Please rewrite the records below with "נושאים" swapped for "שרשורים" everywhere it appears, keeping every other word unchanged. Leave the pictures out of your answer.
━━ Working data
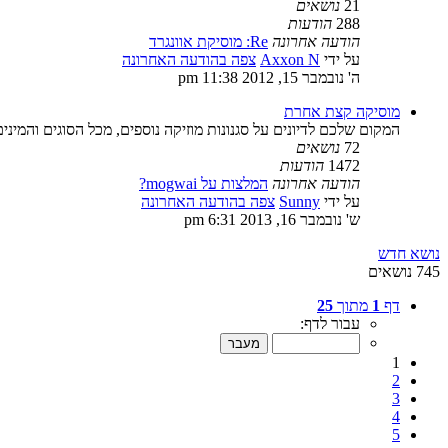
21
נושאים
288
הודעות
הודעה אחרונה
Re: מוסיקת אוונגרד
על ידי
Axxon N
צפה בהודעה האחרונה
ה' נובמבר 15, 2012 11:38 pm
מוסיקה קצת אחרת
המקום שלכם לדיונים על סגנונות מוזיקה נוספים, מכל הסוגים והמינים
72
נושאים
1472
הודעות
הודעה אחרונה
המלצות על mogwai?
על ידי
Sunny
צפה בהודעה האחרונה
ש' נובמבר 16, 2013 6:31 pm
נושא חדש
745 נושאים
דף
1
מתוך
25
עבור לדף:
1
2
3
4
5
━━━━
Answer box:
21
שרשורים
288
הודעות
הודעה אחרונה
Re: מוסיקת אוונגרד
על ידי
Axxon N
צפה בהודעה האחרונה
ה' נובמבר 15, 2012 11:38 pm
מוסיקה קצת אחרת
המקום שלכם לדיונים על סגנונות מוזיקה נוספים, מכל הסוגים והמינים
72
שרשורים
1472
הודעות
הודעה אחרונה
המלצות על mogwai?
על ידי
Sunny
צפה בהודעה האחרונה
ש' נובמבר 16, 2013 6:31 pm
נושא חדש
745 שרשורים
דף
1
מתוך
25
עבור לדף:
1
2
3
4
5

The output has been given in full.